« Effrayant », « épouvantable », « monstrueux », « pire que Poutine » ! Les accroches en couverture du dernier numéro de Métal hurlant nous promettent monts et merveilles, et les serres crochues de la créature verte lovecraftienne en illustration n’ont pas l’air moins engageantes… Le moins qu’on puisse dire, c’est qu’il n’y a là dedans pas le moindre atome de publicité mensongère : ce numéro 7 consacré aux monstres convoque une authentique orgie de cauchemars cruels et grinçants, comme d’habitude de styles extrêmement divers et, à la fois, d’une qualité étonnamment élevée et homogène.

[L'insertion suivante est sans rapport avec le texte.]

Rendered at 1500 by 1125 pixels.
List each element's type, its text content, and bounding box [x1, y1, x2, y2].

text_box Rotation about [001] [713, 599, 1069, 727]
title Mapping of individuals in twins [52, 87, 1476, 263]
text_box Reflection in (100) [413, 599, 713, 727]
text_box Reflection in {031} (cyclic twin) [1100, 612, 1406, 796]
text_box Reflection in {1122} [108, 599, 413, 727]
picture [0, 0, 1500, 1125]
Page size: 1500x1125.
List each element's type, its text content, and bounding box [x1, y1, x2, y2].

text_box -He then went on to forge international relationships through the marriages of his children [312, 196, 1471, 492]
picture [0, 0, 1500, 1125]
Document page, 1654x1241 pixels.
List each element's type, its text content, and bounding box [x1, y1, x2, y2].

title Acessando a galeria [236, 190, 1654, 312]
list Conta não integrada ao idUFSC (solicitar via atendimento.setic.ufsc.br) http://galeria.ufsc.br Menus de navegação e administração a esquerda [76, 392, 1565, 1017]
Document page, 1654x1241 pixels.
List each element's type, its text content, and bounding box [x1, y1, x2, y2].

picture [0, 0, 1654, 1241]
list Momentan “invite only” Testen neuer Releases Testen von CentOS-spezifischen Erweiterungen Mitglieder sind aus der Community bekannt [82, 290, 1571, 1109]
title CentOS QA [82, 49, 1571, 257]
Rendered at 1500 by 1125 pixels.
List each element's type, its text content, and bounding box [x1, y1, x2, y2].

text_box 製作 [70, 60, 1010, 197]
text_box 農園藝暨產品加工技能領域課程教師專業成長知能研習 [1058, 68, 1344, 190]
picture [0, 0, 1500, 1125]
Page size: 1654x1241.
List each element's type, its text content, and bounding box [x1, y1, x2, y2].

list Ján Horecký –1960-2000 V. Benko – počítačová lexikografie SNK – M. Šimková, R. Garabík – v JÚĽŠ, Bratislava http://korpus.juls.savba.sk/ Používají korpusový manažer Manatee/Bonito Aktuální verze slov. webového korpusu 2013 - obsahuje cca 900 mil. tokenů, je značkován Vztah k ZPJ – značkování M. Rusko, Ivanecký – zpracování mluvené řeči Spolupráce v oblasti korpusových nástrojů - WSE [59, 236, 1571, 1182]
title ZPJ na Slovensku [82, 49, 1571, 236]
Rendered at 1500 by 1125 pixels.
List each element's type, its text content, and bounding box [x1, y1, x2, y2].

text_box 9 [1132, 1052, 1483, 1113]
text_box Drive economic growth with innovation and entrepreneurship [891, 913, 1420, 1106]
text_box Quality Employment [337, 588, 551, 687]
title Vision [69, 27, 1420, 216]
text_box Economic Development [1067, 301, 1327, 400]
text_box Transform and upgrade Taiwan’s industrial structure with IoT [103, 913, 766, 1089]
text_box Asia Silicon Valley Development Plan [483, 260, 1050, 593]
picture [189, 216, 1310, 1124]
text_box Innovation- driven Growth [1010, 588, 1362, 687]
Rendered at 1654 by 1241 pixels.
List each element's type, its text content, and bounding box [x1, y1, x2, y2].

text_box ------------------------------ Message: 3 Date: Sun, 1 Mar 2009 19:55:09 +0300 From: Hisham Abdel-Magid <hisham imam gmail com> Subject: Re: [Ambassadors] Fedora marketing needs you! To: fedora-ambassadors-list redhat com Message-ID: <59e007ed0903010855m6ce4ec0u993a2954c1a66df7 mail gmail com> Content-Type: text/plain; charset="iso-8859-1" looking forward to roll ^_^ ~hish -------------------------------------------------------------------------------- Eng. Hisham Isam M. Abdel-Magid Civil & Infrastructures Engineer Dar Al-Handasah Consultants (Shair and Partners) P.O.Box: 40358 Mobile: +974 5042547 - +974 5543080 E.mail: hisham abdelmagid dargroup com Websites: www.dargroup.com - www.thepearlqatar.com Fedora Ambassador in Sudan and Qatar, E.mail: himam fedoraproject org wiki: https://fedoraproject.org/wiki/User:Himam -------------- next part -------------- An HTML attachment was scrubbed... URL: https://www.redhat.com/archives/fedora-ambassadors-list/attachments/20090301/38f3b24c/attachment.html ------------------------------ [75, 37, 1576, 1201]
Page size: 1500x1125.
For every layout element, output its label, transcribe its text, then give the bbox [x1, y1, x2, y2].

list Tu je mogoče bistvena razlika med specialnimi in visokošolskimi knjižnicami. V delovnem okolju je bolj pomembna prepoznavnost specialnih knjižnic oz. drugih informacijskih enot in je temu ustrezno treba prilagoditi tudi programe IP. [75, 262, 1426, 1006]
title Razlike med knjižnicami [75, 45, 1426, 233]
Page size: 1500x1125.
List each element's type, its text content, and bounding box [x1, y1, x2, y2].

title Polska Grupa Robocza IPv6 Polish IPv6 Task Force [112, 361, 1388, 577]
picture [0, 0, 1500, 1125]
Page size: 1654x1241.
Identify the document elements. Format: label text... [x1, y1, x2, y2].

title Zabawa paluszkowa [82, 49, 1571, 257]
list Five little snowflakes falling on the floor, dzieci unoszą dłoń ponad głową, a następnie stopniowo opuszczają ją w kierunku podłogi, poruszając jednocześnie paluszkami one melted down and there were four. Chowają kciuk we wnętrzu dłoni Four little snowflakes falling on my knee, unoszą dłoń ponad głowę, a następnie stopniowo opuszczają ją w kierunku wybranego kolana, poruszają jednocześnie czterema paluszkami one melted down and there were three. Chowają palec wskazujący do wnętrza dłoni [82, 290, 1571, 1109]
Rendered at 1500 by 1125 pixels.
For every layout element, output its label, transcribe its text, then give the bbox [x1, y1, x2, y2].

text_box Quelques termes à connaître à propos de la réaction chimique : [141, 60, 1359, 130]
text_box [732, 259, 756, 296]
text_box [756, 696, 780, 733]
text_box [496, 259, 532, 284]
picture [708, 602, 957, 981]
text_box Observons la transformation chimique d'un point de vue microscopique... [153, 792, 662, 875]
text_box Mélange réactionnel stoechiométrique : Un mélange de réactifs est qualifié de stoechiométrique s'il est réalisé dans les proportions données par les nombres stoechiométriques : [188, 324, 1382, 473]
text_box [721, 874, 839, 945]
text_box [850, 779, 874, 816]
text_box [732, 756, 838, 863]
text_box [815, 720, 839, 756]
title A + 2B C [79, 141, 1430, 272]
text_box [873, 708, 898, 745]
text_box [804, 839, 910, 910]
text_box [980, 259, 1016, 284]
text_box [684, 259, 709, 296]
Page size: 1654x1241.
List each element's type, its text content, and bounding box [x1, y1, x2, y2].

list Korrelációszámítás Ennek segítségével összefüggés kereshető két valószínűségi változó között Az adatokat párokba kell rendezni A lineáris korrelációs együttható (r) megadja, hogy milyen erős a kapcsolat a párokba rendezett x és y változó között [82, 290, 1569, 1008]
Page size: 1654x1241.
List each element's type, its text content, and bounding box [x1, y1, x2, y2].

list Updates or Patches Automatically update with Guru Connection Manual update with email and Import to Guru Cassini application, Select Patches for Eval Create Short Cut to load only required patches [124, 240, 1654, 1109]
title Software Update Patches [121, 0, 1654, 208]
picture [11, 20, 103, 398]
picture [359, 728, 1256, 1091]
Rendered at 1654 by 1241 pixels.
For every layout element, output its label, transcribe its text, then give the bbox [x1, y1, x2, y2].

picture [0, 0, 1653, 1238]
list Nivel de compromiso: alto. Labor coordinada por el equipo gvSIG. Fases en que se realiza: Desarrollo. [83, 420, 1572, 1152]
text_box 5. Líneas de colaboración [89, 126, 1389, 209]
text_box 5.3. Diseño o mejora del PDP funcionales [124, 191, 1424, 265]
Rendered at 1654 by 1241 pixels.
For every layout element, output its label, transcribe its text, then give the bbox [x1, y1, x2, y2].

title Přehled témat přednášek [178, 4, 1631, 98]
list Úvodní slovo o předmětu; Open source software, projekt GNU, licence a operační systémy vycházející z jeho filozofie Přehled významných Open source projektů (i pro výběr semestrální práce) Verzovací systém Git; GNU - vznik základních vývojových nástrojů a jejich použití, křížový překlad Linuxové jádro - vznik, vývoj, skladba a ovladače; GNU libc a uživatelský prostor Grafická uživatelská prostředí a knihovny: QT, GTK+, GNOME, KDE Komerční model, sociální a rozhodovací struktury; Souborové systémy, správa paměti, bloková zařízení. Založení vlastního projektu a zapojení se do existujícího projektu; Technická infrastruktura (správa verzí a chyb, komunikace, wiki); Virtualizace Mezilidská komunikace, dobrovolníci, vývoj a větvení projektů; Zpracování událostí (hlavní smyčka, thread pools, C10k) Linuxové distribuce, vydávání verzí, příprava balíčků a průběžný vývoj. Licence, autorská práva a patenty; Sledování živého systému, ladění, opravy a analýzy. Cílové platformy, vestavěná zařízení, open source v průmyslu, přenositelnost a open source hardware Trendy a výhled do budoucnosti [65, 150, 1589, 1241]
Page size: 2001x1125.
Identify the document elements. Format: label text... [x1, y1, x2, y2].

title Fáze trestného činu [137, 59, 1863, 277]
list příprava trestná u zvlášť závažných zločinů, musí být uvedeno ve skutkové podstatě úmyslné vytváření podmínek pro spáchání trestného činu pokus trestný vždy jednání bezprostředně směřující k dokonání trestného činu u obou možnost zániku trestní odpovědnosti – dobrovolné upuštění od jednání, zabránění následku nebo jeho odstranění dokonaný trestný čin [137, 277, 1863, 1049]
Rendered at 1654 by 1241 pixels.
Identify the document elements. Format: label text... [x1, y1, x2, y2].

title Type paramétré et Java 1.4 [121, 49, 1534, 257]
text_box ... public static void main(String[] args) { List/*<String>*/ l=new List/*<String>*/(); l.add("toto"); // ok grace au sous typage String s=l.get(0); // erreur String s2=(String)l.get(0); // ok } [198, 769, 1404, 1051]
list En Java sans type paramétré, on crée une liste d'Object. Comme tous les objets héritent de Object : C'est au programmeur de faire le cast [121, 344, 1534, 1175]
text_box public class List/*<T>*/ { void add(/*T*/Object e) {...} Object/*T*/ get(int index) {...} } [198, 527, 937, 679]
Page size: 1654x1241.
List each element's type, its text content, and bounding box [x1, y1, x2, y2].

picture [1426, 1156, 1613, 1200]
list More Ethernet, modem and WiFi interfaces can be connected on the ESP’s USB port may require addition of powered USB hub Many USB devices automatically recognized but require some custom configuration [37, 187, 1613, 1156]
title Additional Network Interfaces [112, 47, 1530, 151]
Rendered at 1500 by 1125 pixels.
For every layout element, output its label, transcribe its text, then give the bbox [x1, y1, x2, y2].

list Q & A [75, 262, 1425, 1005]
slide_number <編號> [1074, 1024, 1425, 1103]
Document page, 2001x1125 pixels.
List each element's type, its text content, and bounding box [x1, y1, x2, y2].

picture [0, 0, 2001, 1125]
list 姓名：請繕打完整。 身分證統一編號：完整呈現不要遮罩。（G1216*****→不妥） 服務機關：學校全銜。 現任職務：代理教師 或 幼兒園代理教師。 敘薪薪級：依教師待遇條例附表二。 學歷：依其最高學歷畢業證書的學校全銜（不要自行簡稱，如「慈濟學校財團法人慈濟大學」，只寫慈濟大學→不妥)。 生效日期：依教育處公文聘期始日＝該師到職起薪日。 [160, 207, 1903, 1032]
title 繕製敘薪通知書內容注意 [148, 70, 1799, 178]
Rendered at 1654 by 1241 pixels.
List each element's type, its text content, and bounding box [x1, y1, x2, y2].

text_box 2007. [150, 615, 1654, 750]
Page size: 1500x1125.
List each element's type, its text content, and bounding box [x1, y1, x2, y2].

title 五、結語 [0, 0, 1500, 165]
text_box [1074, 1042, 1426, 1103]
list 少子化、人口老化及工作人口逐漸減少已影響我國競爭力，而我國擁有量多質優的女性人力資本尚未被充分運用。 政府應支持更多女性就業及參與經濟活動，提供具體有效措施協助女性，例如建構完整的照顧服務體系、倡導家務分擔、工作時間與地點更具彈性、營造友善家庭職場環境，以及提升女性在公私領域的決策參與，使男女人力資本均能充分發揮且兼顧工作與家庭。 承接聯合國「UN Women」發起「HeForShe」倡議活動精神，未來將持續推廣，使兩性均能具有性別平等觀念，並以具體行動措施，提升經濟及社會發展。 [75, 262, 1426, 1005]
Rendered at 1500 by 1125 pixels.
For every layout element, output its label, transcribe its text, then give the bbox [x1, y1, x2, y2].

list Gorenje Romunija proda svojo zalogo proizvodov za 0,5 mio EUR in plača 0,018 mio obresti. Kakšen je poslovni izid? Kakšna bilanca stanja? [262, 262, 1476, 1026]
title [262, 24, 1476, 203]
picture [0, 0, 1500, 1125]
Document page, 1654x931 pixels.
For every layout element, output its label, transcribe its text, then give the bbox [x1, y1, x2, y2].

Depuis Matrix en 1999, la réalité virtuelle et l’avènement des intelligences artificielles alimentent les craintes de nombreux amateurs de S.F. Ça ne s’arrange pas avec Innocence artificielle d’Otto Maddox et Antoine Dodé, variation sur le thème de Terminator où les machines traquent sans relâche pour les abattre les derniers représentants de la vermine humaine. Dans Kreas Inc. d’Harry Bozino et Sagar, ce sont aux humains d’être des ordures esclavagistes 4.0, en élevant un cheptel bovin qui a l’illusion de vivre paisiblement dans de verts pâturages alors que les pauvres vaches qui donnent leur meilleur lait sont en vérité connectées en batteries à des casques de réalité virtuelle. Dans un même ordre d’idées, Respect de Matthew Allison imagine un processus de transformation qui, à partir de l’an 2123, permet de convertir des millions et des millions d’« hommes-poulets » tout roses, littéralement tombés du ciel, en matière première alimentaire. C’est horrible et tout à la fois d’une drôlerie surréaliste assez irrésistible (quels dialogues !).
On ne va pas faire ici l’inventaire complet des horreurs flippantes ou amusantes que recèle ce numéro estival mémorable. Précisons tout de même qu’il n’y a pas que des BD mais aussi plusieurs articles passionnants et très documentés sur des sujets qui collent au thème général (notamment quatre pages de journalisme gonzo le long de l’autoroute qui passe par la célèbre Zone 51, ou encore un fort beau dossier sur les « freakshows » américains, c’est-à-dire les foires aux monstres où, jusque dans les années 1940, on exhibait des personnes difformes). Et il y a même des suggestions de lectures monstrueuses hautement recommandables caviardées tout au long de la pagination, non des parutions récentes mais des titres que tout amateur de déviances sulfureuses se devrait d’avoir dans les rayonnages de sa bibliothèques (et c’est là aussi fort cruel car on est appâté par des ouvrages difficilement accessibles aujourd’hui, par exemple Le Nécronomicon d’Hans Ruedi Giger, édité en 1977 par les Humanos et qu’on ne peut se procurer que d’occasion sur Internet moyennant plusieurs centaines d’euros !). Bref, en tout, pas loin de 300 pages de plaisir éditorial qui s’avalent pour ainsi dire d’une traite pourvu qu’on aime être étonné, chamboulé, voire malmené, par ses lectures.
Actuellement en kiosque et en librairie.